Requirement
Please set down word for word every line from the one holding "Pabrik dan Infrastruktur Strategis" to the end of the data below, both included.

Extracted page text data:
Segment Open
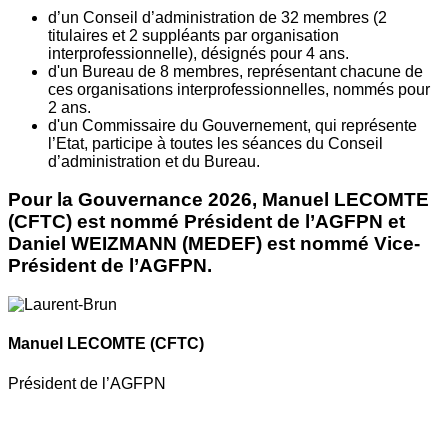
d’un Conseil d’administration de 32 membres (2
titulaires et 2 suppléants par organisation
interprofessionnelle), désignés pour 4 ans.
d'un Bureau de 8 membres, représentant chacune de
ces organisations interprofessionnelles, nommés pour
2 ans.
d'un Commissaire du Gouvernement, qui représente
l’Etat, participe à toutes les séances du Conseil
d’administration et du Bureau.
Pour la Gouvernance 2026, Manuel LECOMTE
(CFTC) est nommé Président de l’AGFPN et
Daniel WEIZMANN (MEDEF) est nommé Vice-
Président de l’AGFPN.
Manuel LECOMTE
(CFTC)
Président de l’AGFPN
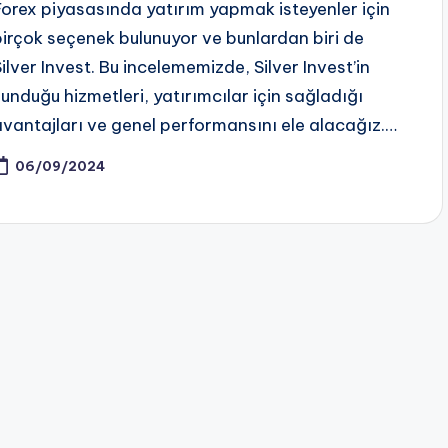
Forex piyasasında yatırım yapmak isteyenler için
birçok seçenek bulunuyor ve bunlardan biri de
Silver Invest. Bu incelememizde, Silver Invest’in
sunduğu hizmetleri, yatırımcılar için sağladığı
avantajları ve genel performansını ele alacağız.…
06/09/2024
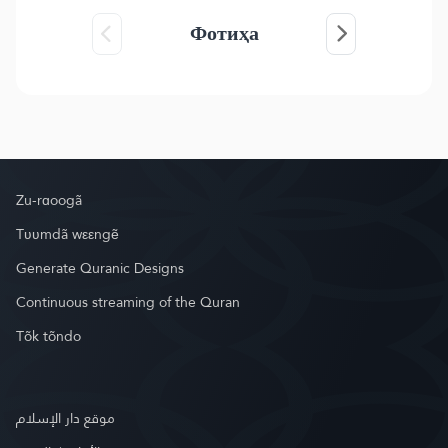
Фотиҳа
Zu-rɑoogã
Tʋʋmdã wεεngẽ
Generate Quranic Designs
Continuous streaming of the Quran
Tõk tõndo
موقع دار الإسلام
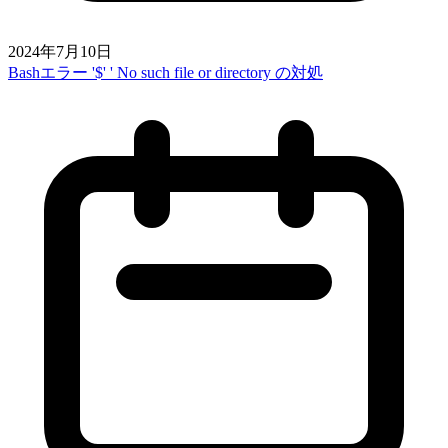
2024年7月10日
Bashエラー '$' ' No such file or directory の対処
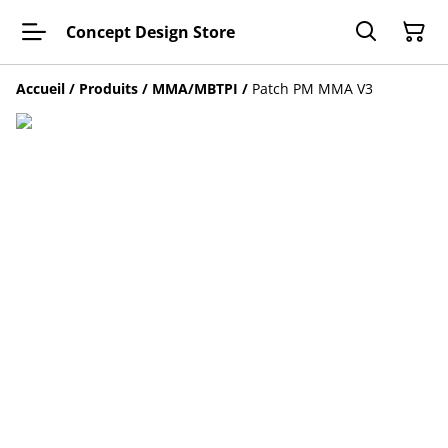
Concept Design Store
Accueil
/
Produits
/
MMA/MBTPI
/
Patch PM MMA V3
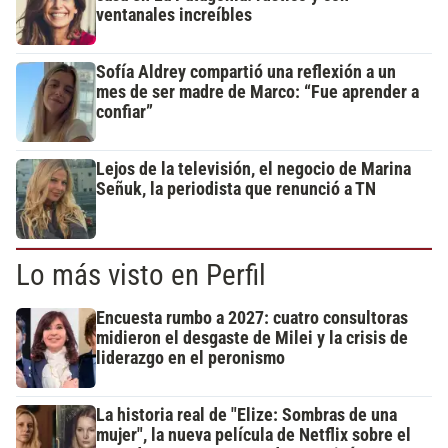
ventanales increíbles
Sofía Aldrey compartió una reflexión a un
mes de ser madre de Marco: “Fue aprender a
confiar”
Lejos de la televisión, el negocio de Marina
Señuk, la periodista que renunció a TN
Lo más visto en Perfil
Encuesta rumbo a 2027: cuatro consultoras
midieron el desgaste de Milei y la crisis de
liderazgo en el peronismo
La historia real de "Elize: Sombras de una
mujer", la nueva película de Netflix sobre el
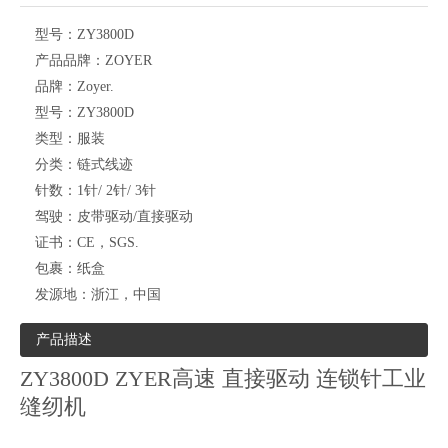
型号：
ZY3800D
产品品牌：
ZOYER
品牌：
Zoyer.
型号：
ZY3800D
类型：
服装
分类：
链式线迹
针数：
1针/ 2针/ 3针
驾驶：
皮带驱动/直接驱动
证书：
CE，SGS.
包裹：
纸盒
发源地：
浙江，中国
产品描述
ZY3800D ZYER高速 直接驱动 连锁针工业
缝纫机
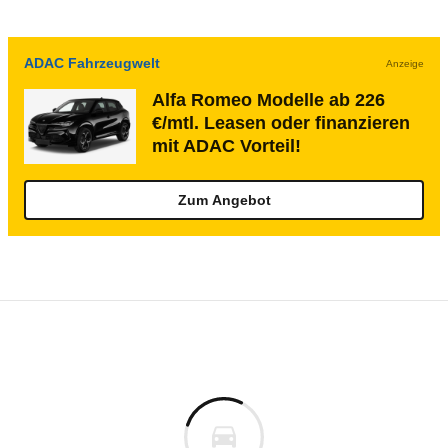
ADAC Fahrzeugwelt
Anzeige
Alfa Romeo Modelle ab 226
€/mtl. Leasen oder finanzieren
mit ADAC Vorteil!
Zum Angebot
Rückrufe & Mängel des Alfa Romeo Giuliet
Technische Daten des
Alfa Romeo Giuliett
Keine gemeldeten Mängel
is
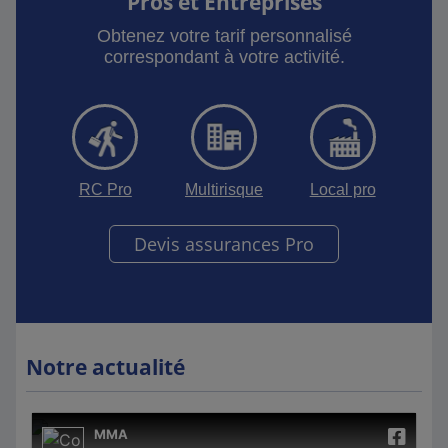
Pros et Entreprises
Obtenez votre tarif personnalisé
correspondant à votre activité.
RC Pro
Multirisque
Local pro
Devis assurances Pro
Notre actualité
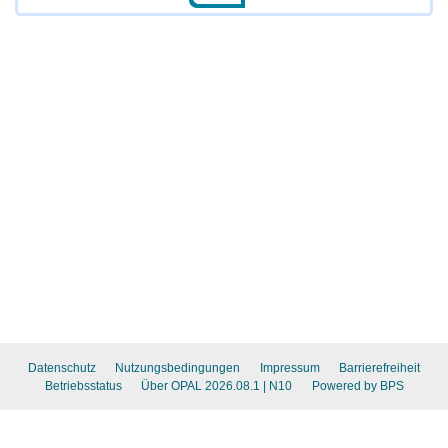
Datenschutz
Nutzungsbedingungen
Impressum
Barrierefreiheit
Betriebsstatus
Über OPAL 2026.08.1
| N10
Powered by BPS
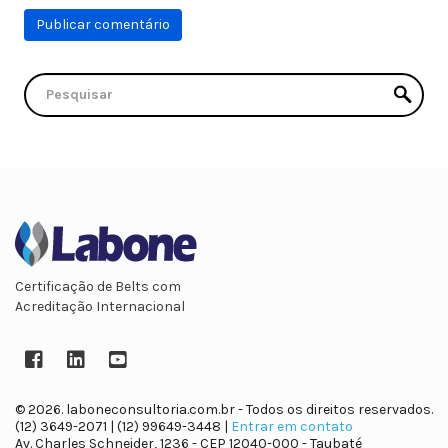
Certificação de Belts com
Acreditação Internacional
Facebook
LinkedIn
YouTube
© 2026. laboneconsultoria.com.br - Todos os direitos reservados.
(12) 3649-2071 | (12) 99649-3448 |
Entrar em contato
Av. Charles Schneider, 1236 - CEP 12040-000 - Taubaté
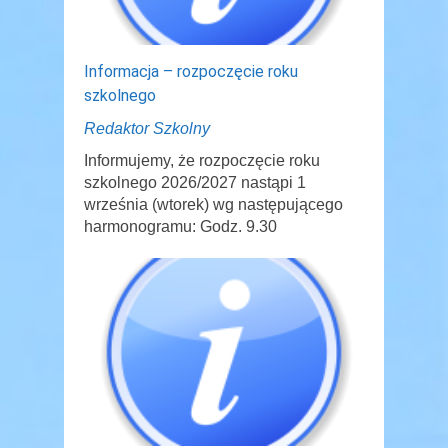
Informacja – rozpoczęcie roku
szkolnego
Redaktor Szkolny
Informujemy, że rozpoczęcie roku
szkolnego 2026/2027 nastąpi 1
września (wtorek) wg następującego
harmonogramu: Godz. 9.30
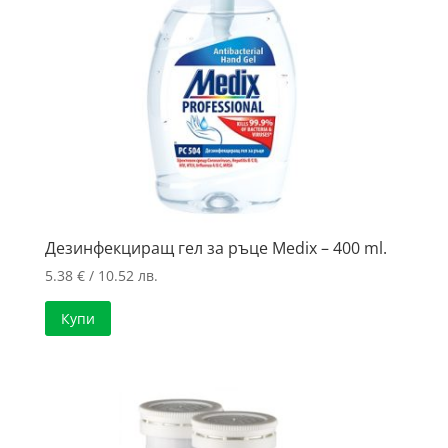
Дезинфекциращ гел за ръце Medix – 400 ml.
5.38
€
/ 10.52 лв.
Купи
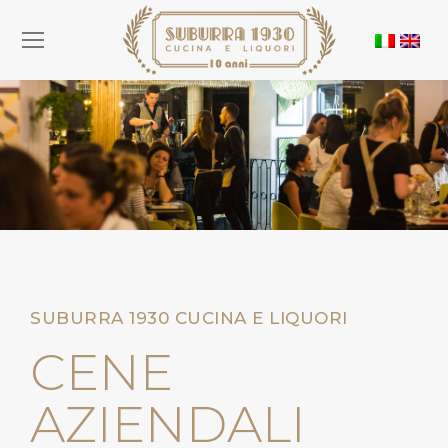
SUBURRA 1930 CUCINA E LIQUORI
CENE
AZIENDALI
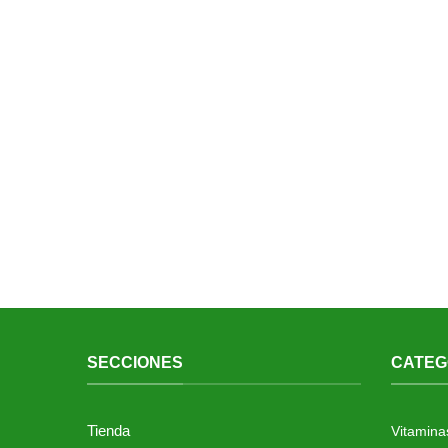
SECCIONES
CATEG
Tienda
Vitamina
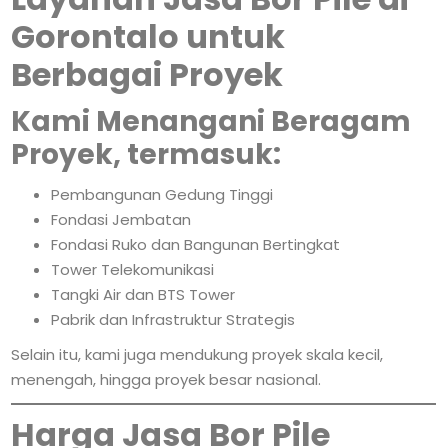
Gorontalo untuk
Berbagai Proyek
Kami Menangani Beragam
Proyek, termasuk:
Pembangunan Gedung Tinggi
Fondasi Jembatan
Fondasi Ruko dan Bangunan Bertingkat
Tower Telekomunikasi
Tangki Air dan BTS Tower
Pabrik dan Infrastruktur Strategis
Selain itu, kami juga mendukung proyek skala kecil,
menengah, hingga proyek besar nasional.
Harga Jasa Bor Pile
Segment Closed
Answer space
Pabrik dan Infrastruktur Strategis
Selain itu, kami juga mendukung proyek skala kecil,
menengah, hingga proyek besar nasional.
Harga Jasa Bor Pile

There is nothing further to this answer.